Where Things Went Wrong

I continued down this “healthy” eating path until it went a little too far. I slowly slipped into a vegetarian lifestyle when I moved out on my own, mostly out of restriction but also convincing myself it was a much healthier lifestyle. That, with a combination of too little sleep and too much drinking, wound up with me having mono heading into my freshman year at college. I was the thinnest I had ever been, and friends and family were concerned.

But I continued eating this way for some time. No meat, very little fat, processed snacks, soy milk, veggies, beans – honestly I can barely remember what I survived off of. I just remember being hungry, having several anxiety attacks, sleeping AWFUL every night (out of hunger), being depressed, having eczema, dry patchy skin, no period, a very slow heart rate and very low blood pressure which frightened me, and I was constantly cold… The list could go on and on. My body was at an all time low.

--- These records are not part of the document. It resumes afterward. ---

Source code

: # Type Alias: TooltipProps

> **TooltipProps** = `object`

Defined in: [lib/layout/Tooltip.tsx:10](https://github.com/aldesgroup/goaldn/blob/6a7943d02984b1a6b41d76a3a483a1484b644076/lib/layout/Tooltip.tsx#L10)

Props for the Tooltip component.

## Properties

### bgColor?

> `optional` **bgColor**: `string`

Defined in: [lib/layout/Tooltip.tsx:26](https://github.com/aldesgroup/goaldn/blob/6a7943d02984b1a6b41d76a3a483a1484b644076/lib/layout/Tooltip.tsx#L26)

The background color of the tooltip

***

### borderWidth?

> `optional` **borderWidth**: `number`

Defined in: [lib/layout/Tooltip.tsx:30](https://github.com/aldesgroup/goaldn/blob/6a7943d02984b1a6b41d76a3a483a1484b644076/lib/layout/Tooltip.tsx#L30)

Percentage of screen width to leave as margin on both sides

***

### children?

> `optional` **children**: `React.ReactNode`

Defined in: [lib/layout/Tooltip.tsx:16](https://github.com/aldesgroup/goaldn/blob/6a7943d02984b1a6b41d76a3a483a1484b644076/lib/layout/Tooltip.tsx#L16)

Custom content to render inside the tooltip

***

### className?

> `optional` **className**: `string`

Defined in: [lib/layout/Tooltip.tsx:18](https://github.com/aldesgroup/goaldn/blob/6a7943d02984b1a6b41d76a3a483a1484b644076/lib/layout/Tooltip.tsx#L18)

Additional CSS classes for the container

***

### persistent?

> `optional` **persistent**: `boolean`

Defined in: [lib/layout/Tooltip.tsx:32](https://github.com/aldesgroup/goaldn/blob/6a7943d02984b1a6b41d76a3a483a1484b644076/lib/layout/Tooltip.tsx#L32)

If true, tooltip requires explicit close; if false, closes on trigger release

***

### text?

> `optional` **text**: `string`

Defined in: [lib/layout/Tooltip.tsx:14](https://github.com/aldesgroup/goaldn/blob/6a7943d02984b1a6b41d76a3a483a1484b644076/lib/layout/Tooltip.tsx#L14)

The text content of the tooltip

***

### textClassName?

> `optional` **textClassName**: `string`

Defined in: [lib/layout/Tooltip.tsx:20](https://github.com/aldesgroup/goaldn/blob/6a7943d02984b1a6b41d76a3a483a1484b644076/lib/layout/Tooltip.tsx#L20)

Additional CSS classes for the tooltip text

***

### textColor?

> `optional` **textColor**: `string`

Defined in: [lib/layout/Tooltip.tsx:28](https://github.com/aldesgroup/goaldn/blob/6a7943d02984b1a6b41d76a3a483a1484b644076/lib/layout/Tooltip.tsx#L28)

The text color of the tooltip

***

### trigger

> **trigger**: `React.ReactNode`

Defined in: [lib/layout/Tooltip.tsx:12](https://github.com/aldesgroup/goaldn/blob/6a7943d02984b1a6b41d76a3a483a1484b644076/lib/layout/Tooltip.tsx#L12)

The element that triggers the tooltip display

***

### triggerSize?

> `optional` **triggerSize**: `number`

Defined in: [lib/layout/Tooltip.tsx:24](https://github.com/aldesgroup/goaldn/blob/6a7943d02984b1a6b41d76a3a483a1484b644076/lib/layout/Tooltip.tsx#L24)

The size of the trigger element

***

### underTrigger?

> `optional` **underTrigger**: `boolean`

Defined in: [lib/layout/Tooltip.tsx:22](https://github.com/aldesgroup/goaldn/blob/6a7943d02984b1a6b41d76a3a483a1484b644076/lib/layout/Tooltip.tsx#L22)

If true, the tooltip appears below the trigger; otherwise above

Here I am my freshman year in the white; my lowest weight, and lowest level of health I’ve ever been (symbolically holding a packet of Crystal Light drink mix). For about two years my body remained at a low weight and I had most of those symptoms on and off.

Turning Point

My junior year of college things began to change. After an appointment with my doctor, discussing some symptoms (GI issues) and low iron levels, we considered food intolerances. I decided to cut out gluten to see what affect it had on me, and that very day decided to add meat back into my diet, after a 3-year hiatus. It was Thanksgiving break, so no better time than a good home cooked meal to kick things off. I didn’t exactly hit the ground running with this diet, it was tough, but I stuck it out (with the typical gluten free processed foods taking a front row seat of course). But pretty shortly after, my skin (acne) seriously cleared up, the eczema on my eye went away, and stomach issues I was having were subsiding.